# [WHAT NEEDS TO BE DONE]
Some entries follow. Reproduce exactly the lines starting at the one with "3. **Target port**: Is" and stopping after the one with "5. **Default build".

***** MATERIAL SHOWN

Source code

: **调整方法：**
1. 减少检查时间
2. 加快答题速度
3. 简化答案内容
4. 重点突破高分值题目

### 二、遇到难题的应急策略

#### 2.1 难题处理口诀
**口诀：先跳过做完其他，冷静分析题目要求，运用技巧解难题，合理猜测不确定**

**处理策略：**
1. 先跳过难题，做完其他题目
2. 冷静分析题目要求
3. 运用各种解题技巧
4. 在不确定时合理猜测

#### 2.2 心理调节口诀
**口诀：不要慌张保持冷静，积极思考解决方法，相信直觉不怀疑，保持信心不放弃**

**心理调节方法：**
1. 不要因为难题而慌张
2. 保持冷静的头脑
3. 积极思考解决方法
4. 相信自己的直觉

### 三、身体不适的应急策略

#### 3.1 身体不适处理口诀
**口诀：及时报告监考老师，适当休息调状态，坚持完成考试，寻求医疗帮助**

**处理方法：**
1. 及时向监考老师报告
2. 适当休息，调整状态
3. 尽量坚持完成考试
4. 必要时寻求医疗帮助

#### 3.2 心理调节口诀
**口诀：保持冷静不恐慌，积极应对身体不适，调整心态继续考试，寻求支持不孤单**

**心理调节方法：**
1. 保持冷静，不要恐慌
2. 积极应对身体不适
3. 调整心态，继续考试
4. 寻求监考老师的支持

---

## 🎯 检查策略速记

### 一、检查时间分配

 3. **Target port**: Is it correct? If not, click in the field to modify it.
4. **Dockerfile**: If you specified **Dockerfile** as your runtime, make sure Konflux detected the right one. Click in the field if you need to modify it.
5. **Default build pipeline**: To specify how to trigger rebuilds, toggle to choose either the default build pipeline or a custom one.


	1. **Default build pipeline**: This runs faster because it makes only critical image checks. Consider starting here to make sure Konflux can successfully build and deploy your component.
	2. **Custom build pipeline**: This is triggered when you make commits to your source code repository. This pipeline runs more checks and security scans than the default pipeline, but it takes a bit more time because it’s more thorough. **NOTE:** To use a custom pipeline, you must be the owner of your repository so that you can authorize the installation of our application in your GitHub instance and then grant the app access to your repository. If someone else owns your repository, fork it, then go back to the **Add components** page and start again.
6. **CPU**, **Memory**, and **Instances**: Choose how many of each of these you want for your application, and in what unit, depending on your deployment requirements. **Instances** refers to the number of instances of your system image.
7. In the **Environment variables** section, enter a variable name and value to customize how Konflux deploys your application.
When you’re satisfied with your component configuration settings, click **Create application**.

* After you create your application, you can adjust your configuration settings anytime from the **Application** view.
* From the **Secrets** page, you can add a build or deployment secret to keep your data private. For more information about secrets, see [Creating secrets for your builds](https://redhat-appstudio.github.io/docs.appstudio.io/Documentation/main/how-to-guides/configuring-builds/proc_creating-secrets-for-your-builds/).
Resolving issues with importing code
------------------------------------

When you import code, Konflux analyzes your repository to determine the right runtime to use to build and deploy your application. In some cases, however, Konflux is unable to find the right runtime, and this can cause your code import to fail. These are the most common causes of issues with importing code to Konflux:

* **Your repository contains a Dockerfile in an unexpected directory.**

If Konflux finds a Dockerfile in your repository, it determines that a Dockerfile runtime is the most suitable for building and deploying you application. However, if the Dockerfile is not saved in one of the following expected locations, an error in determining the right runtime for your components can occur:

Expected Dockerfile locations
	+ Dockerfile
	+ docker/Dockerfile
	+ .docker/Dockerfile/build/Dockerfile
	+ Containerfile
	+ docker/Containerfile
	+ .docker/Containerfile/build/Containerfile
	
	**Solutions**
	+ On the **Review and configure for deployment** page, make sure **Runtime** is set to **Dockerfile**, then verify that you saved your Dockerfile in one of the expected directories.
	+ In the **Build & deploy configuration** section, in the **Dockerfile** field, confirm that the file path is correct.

**********

# [WRITTEN REPLY]
 3. **Target port**: Is it correct? If not, click in the field to modify it.
4. **Dockerfile**: If you specified **Dockerfile** as your runtime, make sure Konflux detected the right one. Click in the field if you need to modify it.
5. **Default build pipeline**: To specify how to trigger rebuilds, toggle to choose either the default build pipeline or a custom one.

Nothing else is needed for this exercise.